The Work objects we track in the workMetaList for the NCCL Async Error
Handling mechanism don't have any `outputs_`. As described in the workEnqueue
function, destructing the output tensors calls into autograd_meta, which
happens in the user thread, but our system destructs work objects in the
workCleanupThread, so this could lead to a deadlock scenario.
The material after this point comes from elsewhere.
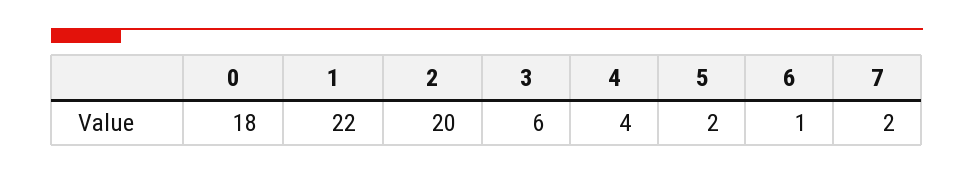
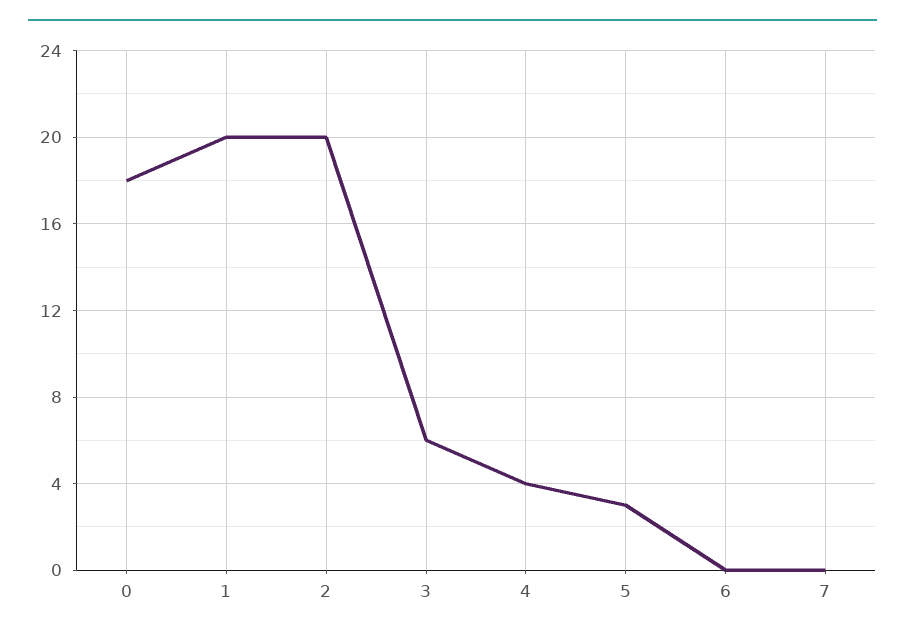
1: 22 -> 20
5: 2 -> 3
6: 1 -> 0
7: 2 -> 0

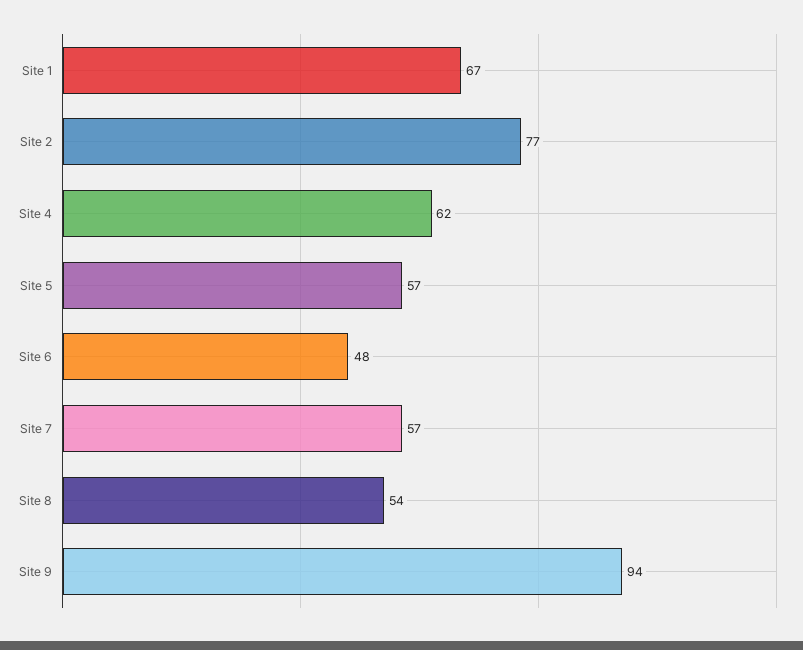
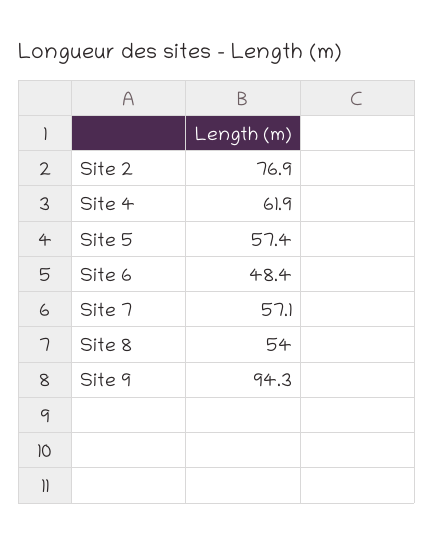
Site 1: 67 -> none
We avoid this
problem by not tracking the tensors in the work objects in the workMetaList
(it's called work meta list because these work objects only track the metadata
and not the actual tensors), so when the WorkNCCL::operator<< function tried to
log tensor shapes for work objects from the watchdog thread, the async error
handling mechanism hanged (in the desync test) or segfaulted (in the desync
flow). This PR removes the tensor-related logging from the operator<< function.
ghstack-source-id: 114192929
Test Plan: Verified that this fixes the desync test and desync flow.
Reviewed By: jiayisuse
Differential Revision: D24268204
fbshipit-source-id: 20ccb8800aa3d71a48bfa3cbb65e07ead42cd0dc